No Impact on MicroTESE Success. The patient in this case unfortunately did not have sperm identified on ESSM. Approximately 60 percent of men with NOA will not have a successful ESSM, and will still require a microTESE procedure. Counterintuitively, the sperm retrieval rates for microTESE have not declined. We still find sperm in 40 percent of men during a microTESE, even after an unsuccessful ESSM.
The primary disadvantage of recommending an ESSM prior to microTESE is cost. Given the extensive time requirements, an ESSM costs approximately ten times more than a standard semen analysis. While an ESSM is more affordable than a microTESE, this approach adds significant cost to the patients who still require microTESE.

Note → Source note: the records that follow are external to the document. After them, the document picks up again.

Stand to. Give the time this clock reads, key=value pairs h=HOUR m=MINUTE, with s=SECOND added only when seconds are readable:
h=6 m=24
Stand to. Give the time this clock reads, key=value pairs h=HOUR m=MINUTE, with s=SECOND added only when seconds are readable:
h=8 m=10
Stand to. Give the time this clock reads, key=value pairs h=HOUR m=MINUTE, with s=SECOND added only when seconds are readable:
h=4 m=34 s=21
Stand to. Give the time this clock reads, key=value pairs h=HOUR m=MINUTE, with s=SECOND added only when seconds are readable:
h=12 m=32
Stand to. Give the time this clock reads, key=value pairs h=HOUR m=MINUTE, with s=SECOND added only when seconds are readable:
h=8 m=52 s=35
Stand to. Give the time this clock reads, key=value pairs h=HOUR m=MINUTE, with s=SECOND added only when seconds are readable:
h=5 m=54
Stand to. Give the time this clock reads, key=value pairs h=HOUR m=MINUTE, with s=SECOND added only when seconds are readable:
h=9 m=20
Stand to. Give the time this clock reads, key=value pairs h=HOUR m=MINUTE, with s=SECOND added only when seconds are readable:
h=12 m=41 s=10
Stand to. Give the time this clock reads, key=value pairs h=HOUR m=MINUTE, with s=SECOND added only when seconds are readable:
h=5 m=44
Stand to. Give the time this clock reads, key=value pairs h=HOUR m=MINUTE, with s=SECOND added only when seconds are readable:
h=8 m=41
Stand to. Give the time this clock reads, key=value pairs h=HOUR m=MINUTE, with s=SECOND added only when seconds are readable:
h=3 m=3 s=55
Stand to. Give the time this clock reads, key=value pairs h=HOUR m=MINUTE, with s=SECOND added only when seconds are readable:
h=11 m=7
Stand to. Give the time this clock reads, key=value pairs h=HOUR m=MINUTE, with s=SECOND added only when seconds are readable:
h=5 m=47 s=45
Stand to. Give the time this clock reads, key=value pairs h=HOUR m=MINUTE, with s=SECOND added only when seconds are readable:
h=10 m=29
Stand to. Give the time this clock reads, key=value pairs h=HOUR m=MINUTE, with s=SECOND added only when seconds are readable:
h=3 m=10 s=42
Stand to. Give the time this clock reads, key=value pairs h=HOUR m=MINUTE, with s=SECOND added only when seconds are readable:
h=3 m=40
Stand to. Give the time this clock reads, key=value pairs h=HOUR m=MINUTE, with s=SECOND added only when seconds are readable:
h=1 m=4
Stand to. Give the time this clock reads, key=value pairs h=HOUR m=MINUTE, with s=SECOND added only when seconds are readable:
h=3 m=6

Despite the increased potential cost, the significantly improved sperm identification rate (57 vs. 40 percent) has been perceived as justified by patients. Given the added cost, it is important to optimize the patient as much as possible prior to ESSM, as was done with this patient’s testosterone deficiency.6
References:
- Krausz C, Cioppi F. J Clin Med. 2021;10(17):4009. DOI.
- Brannigan RE, et al. J Urol. 2024;212(6):789-799. DOI.
- Eliveld J, et al. Hum Reprod Update. 2018;24(4):442-454. DOI.
- Miller N, et al. Fertil Steril. 2017;107(6):1305-1311. DOI.
- Durbin CG, et al. J Urol. 2025 May 1; 213(5S):e824. DOI.
- Hussein A, et al. BJU Int. 2013;111(3 Pt B):E110-E114. DOI.